When the Disallow translation from AES wrapping to weaker AES wrapping access control point is enabled in the domain role, this service fails if the input_PIN_encrypting_key_identifier is stronger than the output_PIN_encrypting_key_identifier.

When the Disallow translation from DES wrapping to weaker DES wrapping access control point is enabled in the domain role, this service fails if the input_PIN_encrypting_key_identifier is stronger than the output_PIN_encrypting_key_identifier.

When the Disallow PIN block format ISO-1 access control is enabled in the domain role, the PIN block format in the input_PIN_profile and output_PIN_profile parameters is not allowed to be ISO-1.

Required hardware

This table lists the required cryptographic hardware for each server type and describes restrictions for this callable service. The CCA releases used in the table are described in CCA release levels.

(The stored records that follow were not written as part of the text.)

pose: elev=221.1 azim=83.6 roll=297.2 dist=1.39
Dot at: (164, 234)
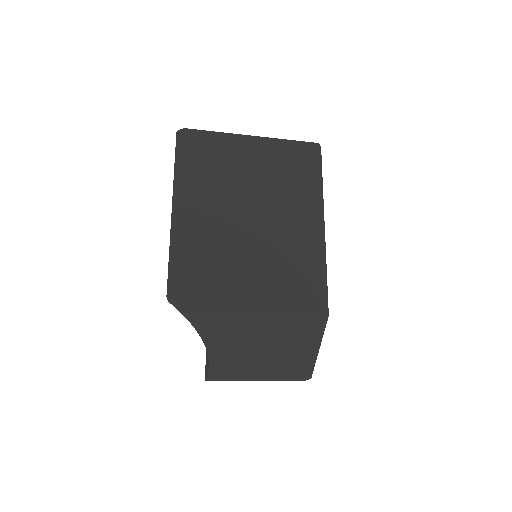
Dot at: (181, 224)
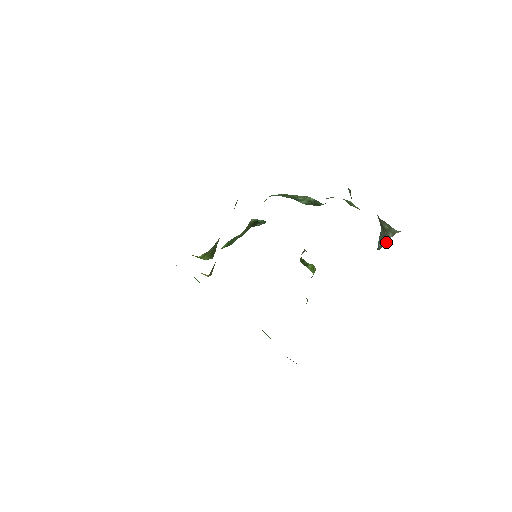
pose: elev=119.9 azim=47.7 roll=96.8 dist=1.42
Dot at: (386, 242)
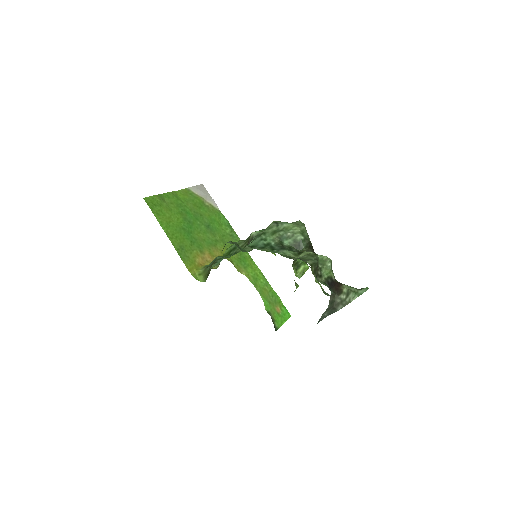
Dot at: occluded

Table 7. Encrypted PIN Translate2 required hardware
Server	Required cryptographic hardware	Restrictions
IBM z14 IBM z14 ZR1	Crypto Express5 CCA Coprocessor	This service requires the July 2019 or later licensed internal code (LIC). Compliant-tagged key tokens are not supported. Support for key usage attribute RFMT4TO1 for AES PINPROT keys requires the November 2019 or later licensed internal code. The AES-DUKPT algorithm is not supported. X9.143 key blocks are not supported.
IBM z14 IBM z14 ZR1	Crypto Express6 CCA Coprocessor	This service requires the December 2018 or later licensed internal code (LIC). Compliant-tagged key tokens and PANAUTAS and PANAUTI4 keywords require a CEX6C with the July 2019 or later licensed internal code (LIC). Support for key usage attribute RFMT4TO1 for AES PINPROT keys requires the November 2019 or later licensed internal code. The AES-DUKPT algorithm requires the October 2020 or later licensed internal code (LIC). X9.143 key blocks are not supported.
IBM z15 IBM z15 T02	Crypto Express5 CCA Coprocessor	Compliant-tagged key tokens are not supported. Support for key usage attribute RFMT4TO1 for AES PINPROT keys requires the October 2019 or later licensed internal code. The AES-DUKPT algorithm is not supported. X9.143 key blocks are not supported.
IBM z15 IBM z15 T02	Crypto Express6 CCA Coprocessor Crypto Express7 CCA Coprocessor	Support for key usage attribute RFMT4TO1 for AES PINPROT keys requires the October 2019 or later licensed internal code. The AES-DUKPT algorithm requires the September 2020 or later licensed internal code (LIC). X9.143 key blocks are not supported.
IBM z16 IBM z16 A02	Crypto Express6 CCA Coprocessor Crypto Express7 CCA Coprocessor	X9.143 key blocks are not supported.
IBM z16 IBM z16 A02	Crypto Express8 CCA Coprocessor	X9.143 key blocks support requires the CCA release 8.1 or later licensed internal code (LIC).
IBM z17	Crypto Express7 CCA Coprocessor	X9.143 key blocks are not supported.
IBM z17	Crypto Express8 CCA Coprocessor	X9.143 key blocks support requires the CCA release 8.1 or later licensed internal code (LIC).